Jennifer Coder said she and Matthew Mitchell were planning their future out together. She lost her high school sweetheart on July 24.

ENGLEWOOD, Colo. — Every morning, Jennifer Coder wakes to check her phone for a text message she knows will never come.

"It's hard to remember that I'm not going to get that anymore," Coder said.

The daily texts from Matthew Mitchell weren't just entertaining. They made his girlfriend feel loved.

"Just anything during his day, and I loved every minute of it," Coder said.

The last text Coder received from Mitchell came through on July 24. Coder responded, but her replies went unanswered.

She found out the next day she'd lost her high school sweetheart and boyfriend of four-and-a-half years.

“I love him so much that I can’t believe that this is what happened," Coder said.

On the night of the 24th, Englewood Police were called to a home on South Grove Street.

Police records show that Mitchell's mother called police after her eldest son, Phillip Blankenship, 29, threatened suicide and fired a gun in the house.

What happened next varies on the account from police. Originally, Englewood Police said in a statement that officers were "met by gunfire."

Days later, the Englewood Police chief revealed in a taped and edited video statement that the gunfire didn't start until 28 minutes after officers arrived on scene.

The chief said officers were able to get two family members out of the home and to safety before Blankenship fired shots at police.

Englewood Police said officers fired back. Matthew Mitchell, 22, was inside the home with his brother and was killed by gunfire, police said. Englewood Police have not explicitly said who shot Mitchell.

Blankenship survived and was arrested for criminal attempted first-degree murder. On July 29, a judge signed a gag order in the case preventing attorneys and law enforcement from releasing information that could threaten the fairness of a trial.
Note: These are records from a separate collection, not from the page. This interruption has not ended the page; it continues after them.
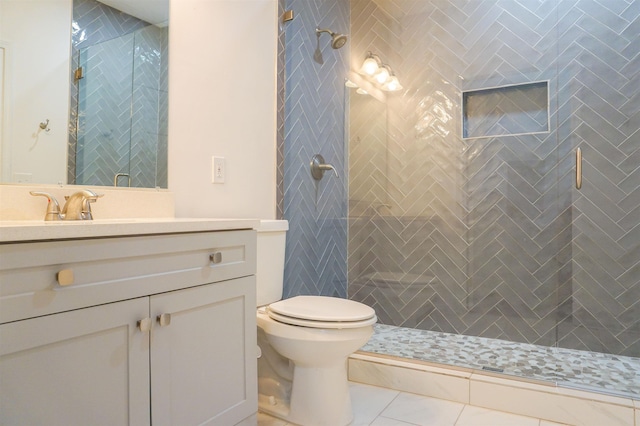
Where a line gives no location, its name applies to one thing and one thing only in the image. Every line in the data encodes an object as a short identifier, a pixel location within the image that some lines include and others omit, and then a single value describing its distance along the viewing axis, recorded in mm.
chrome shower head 2494
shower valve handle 2485
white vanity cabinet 860
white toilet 1569
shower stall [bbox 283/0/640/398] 2342
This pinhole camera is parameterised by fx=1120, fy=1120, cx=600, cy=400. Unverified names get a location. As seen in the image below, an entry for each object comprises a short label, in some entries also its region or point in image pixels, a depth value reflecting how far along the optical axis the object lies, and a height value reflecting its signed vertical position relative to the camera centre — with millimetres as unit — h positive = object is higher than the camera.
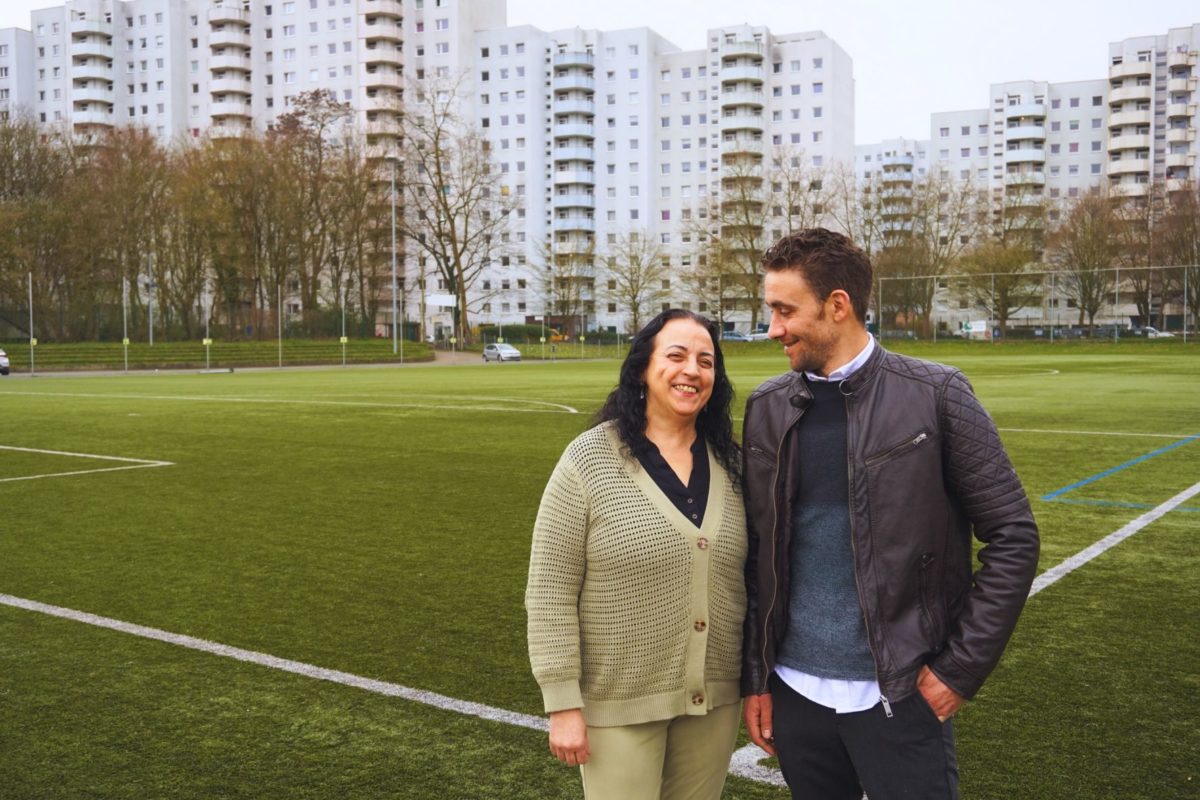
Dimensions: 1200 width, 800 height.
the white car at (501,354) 61594 -973
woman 2768 -642
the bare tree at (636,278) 81438 +4372
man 2514 -483
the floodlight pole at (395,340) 61122 -178
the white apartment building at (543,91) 105125 +23676
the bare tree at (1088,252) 65812 +5299
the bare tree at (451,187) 73250 +10085
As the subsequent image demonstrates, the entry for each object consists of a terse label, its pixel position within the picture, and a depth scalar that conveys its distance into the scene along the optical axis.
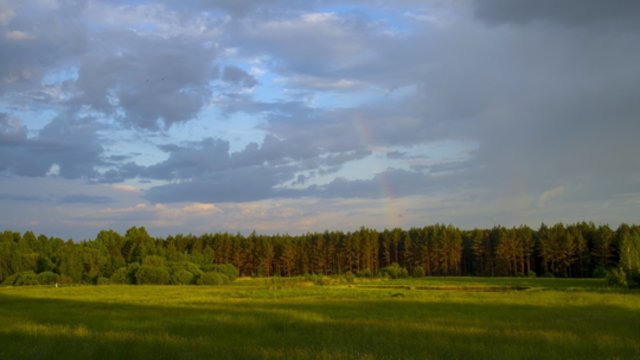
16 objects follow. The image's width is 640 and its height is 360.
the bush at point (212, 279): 106.88
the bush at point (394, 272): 131.88
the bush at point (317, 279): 101.15
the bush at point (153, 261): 112.12
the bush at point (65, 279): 110.97
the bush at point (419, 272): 136.38
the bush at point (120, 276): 108.62
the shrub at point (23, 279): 109.93
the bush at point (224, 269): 115.62
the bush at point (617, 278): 75.00
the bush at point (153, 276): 107.38
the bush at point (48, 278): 111.48
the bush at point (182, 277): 107.00
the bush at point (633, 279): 72.94
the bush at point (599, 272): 107.52
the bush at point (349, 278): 111.06
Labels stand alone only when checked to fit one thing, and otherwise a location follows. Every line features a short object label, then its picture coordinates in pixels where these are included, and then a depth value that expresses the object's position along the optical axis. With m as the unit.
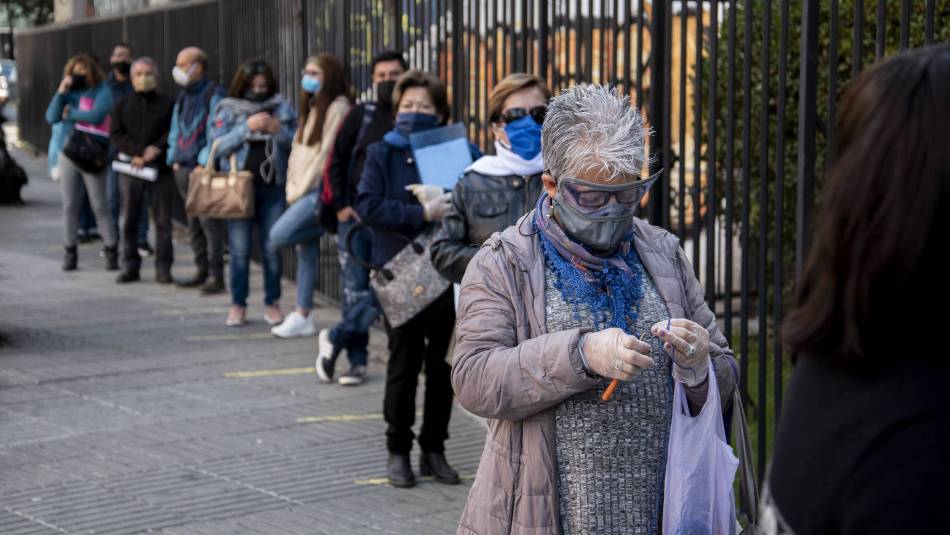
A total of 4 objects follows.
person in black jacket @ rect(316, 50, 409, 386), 14.27
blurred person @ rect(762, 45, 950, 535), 3.38
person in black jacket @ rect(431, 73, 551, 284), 9.72
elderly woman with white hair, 5.88
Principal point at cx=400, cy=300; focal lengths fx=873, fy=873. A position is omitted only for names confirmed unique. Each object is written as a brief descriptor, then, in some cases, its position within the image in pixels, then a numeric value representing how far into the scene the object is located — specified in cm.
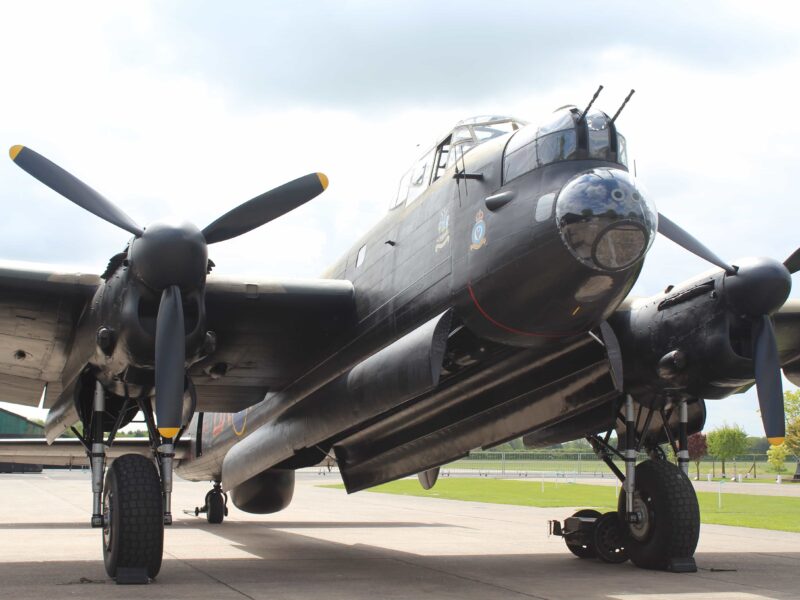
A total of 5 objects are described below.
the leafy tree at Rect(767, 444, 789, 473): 6316
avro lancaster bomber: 818
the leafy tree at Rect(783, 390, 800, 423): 6053
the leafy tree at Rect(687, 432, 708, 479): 6812
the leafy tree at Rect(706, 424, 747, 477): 7638
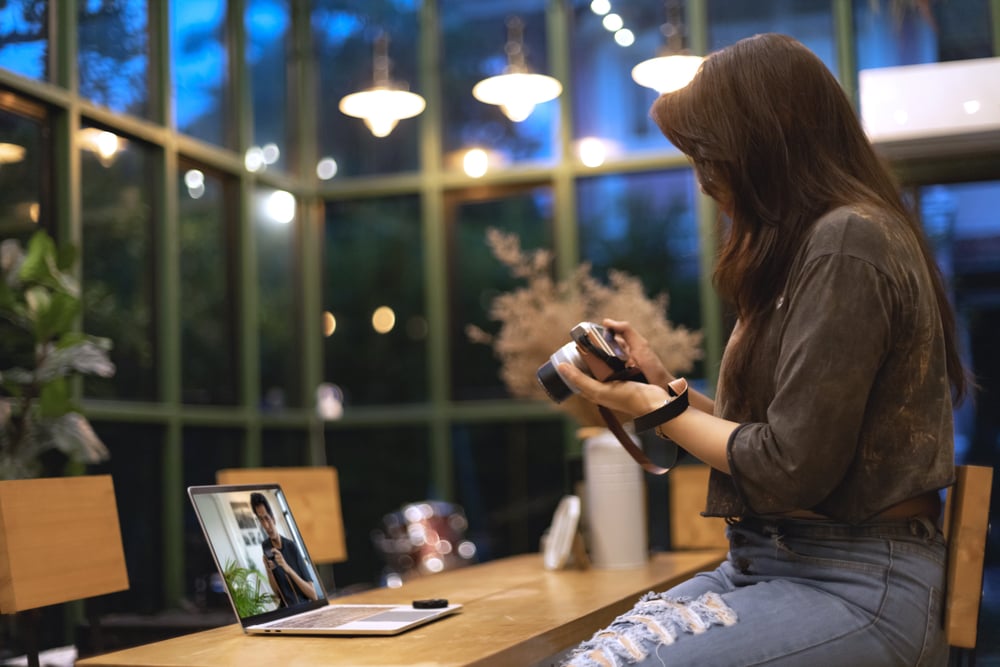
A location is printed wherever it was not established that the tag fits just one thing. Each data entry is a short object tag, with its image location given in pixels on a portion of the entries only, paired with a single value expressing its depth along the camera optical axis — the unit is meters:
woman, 1.43
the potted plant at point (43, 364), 3.90
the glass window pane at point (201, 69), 5.57
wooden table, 1.52
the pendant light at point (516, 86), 5.50
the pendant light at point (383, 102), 5.75
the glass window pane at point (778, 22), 6.05
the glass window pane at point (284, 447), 6.14
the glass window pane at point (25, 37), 4.45
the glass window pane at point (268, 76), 6.22
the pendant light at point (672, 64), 5.33
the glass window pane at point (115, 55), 4.93
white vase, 2.97
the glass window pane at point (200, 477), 5.36
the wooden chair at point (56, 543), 2.20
“I want people to know that [Matthew] didn’t deserve this," Coder said. 

Coder wants people to know about the young man she loved. She said he was a talented cook who could whip up something delicious without a recipe.

She said he had a gift for connecting with people and could "charm anyone that he met." If Coder was Mitchell's first love, his dog, Misha, was his second. The two of them were always cuddling, she said.

Coder and Mitchell had plans to visit Japan and eventually move out of state together.

“He deserved so much better, and I was planning on giving him such a good life," Coder said. "And now there’s so many things that he’s not going to be able to experience.”

Coder doesn't know where life will take her, but she will keep Matthew's memory as close as the rings on her fingers. They were gifts from her boyfriend.

"Matthew had given me three different rings," Coder said, twirling the bands on her fingers. "I don't think I'll ever take these rings off."